DATA PROVIDED:
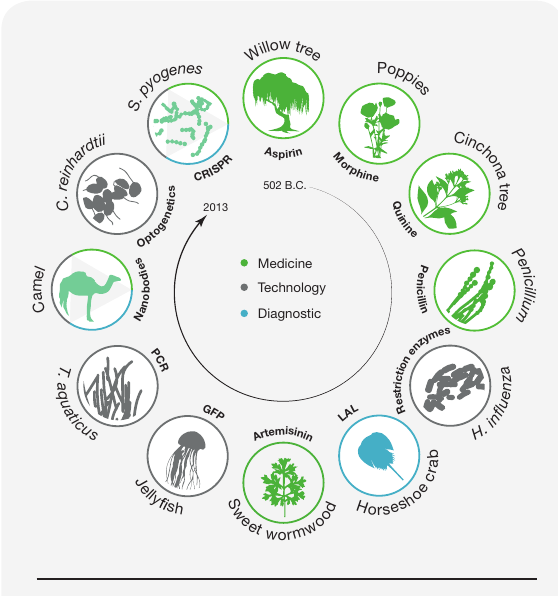
Figure 1. Human health has benefi tted from natural diversity in myriad ways, including the development of medicine, molecular technologies, and diagnostics. LAL, Limulus amebocyte lysate (used for the detection of endotoxins); GFP, green fl uorescent protein; PCR, polymerase chain reaction; CRISPR, Clustered Regularly Interspaced Palindromic Repeats.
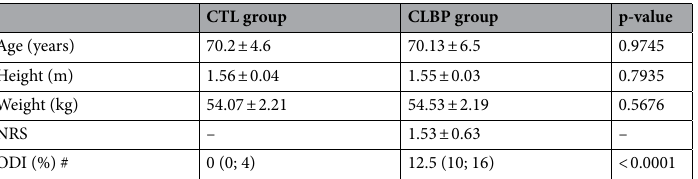
Table 1. Sample characteristics. Data expressed as mean ± SD if presented with a normal distribution, or median and percentiles if presented with nonparametric distribution. The level of significance was 0.05. NRS numeric pain rating scale, ODI Oswestry disability index.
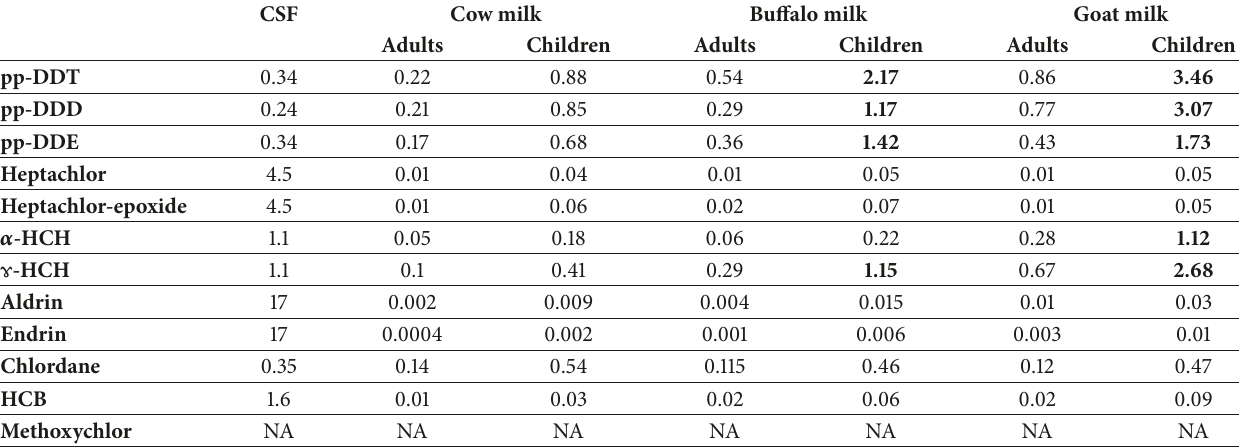
Table 3: Cancer hazard ratio among Egyptian population due to ingestion of OCPs-contaminated milk from different animal species. CSF Cow milk Buffalo milk Goat milk Adults Children Adults Children Adults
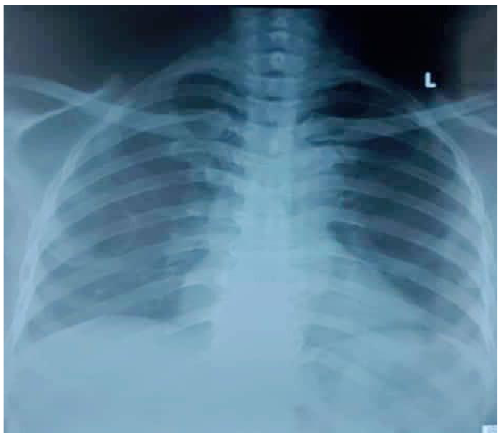
Figure 1. Opacities in the right lung fields and hilar fullness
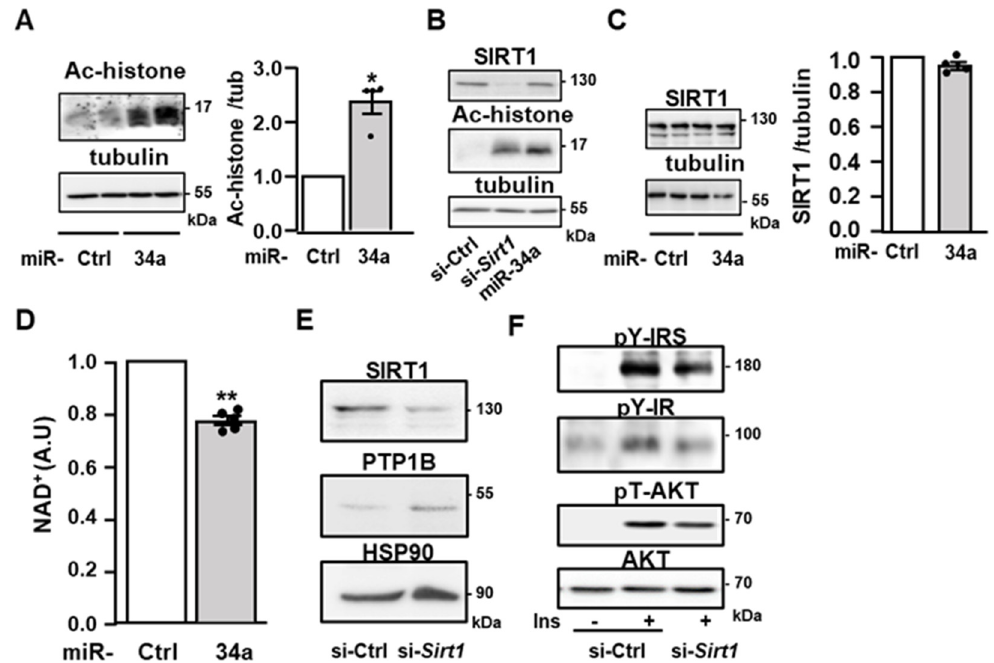
Figure 6. miR-34a increases histone acetylation and decreases NAD + level: ( A ) Representative immunoblot ( left panel) of the level of acetylated histones (Ac-histone) detected with a pan-acetyl lysine antibody in 3T3-L1 adipocytes transfected with a control miRNA (miR-Ctrl) or a miR-34a mimic. Tubulin was used as loading control. Bar graph ( right panel) represents the densitometry analysis for the acetylated histones/tubulin ratio. Data are mean values ± SEM of four independent experiments. * p < 0.05. ( B ) Representative immunoblot of the expression of SIRT1, acetylated histones detected with an antibody against pan-acetyl lysine, and HSP90 as loading control in 3T3-L1 adipocytes transfected with a siRNA against Sirtuin-1 ( Sirt1 ) or a control siRNA (si-Ctrl), or with a miR-34a mimic. A representative immunoblot of two independent experiments is shown. ( C ) Representative immunoblot ( left panel) of the expression of SIRT1 with tubulin as loading control in 3T3-L1 adipocytes transfected as in ( A ). Bar graph ( right panel) represents the densitometry analysis for the SIRT1/tubulin ratio. Data are mean values ± SEM of four independent experiments. ( D ) NAD + level in 3T3-L1 adipocytes expressed relative to the cells transfected with control miRNA. Data are mean values ± SEM of four independent experiments. ** p < 0.01. ( E ) Representative immunoblot of the expression of SIRT1, PTP1B and HSP90 (loading control) in 3T3-L1 adipocytes transfected with a control siRNA (si-Ctrl) or a siRNA against Sirt1 . ( F ) Representative immunoblot of the level of the tyrosine phosphorylation (pY) of IR and IRS, phosphorylation of AKT on threonine 308 (pT-AKT), and expression of AKT in 3T3-L1 adipocytes transfected as in ( E ) and treated without or with insulin (Ins, 0.5 nM) for 10 min.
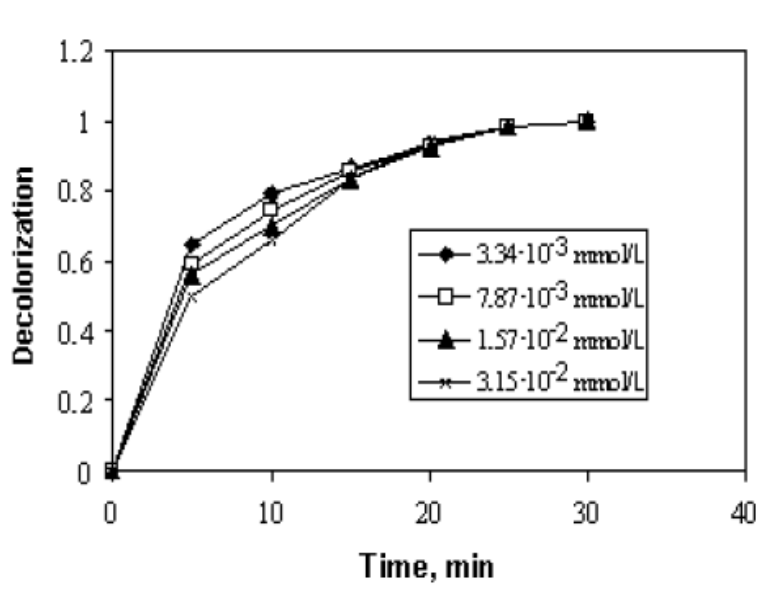
Fig. 11 Effect of Cu 2+ ions on AOP in neutral medium. Initial conditions: C dye =50 mg/L, [H 2 O 2 ]= 17.318 mM.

WORK REQUEST: Only what runs from the line holding "Figure 1. Opacities" through the end of the entries above is to be given again, exactly, with every picture omitted.

ANSWER SECTION:
Figure 1. Opacities in the right lung fields and hilar fullness
Figure 6. miR-34a increases histone acetylation and decreases NAD + level: ( A ) Representative immunoblot ( left panel) of the level of acetylated histones (Ac-histone) detected with a pan-acetyl lysine antibody in 3T3-L1 adipocytes transfected with a control miRNA (miR-Ctrl) or a miR-34a mimic. Tubulin was used as loading control. Bar graph ( right panel) represents the densitometry analysis for the acetylated histones/tubulin ratio. Data are mean values ± SEM of four independent experiments. * p < 0.05. ( B ) Representative immunoblot of the expression of SIRT1, acetylated histones detected with an antibody against pan-acetyl lysine, and HSP90 as loading control in 3T3-L1 adipocytes transfected with a siRNA against Sirtuin-1 ( Sirt1 ) or a control siRNA (si-Ctrl), or with a miR-34a mimic. A representative immunoblot of two independent experiments is shown. ( C ) Representative immunoblot ( left panel) of the expression of SIRT1 with tubulin as loading control in 3T3-L1 adipocytes transfected as in ( A ). Bar graph ( right panel) represents the densitometry analysis for the SIRT1/tubulin ratio. Data are mean values ± SEM of four independent experiments. ( D ) NAD + level in 3T3-L1 adipocytes expressed relative to the cells transfected with control miRNA. Data are mean values ± SEM of four independent experiments. ** p < 0.01. ( E ) Representative immunoblot of the expression of SIRT1, PTP1B and HSP90 (loading control) in 3T3-L1 adipocytes transfected with a control siRNA (si-Ctrl) or a siRNA against Sirt1 . ( F ) Representative immunoblot of the level of the tyrosine phosphorylation (pY) of IR and IRS, phosphorylation of AKT on threonine 308 (pT-AKT), and expression of AKT in 3T3-L1 adipocytes transfected as in ( E ) and treated without or with insulin (Ins, 0.5 nM) for 10 min.
Fig. 11 Effect of Cu 2+ ions on AOP in neutral medium. Initial conditions: C dye =50 mg/L, [H 2 O 2 ]= 17.318 mM.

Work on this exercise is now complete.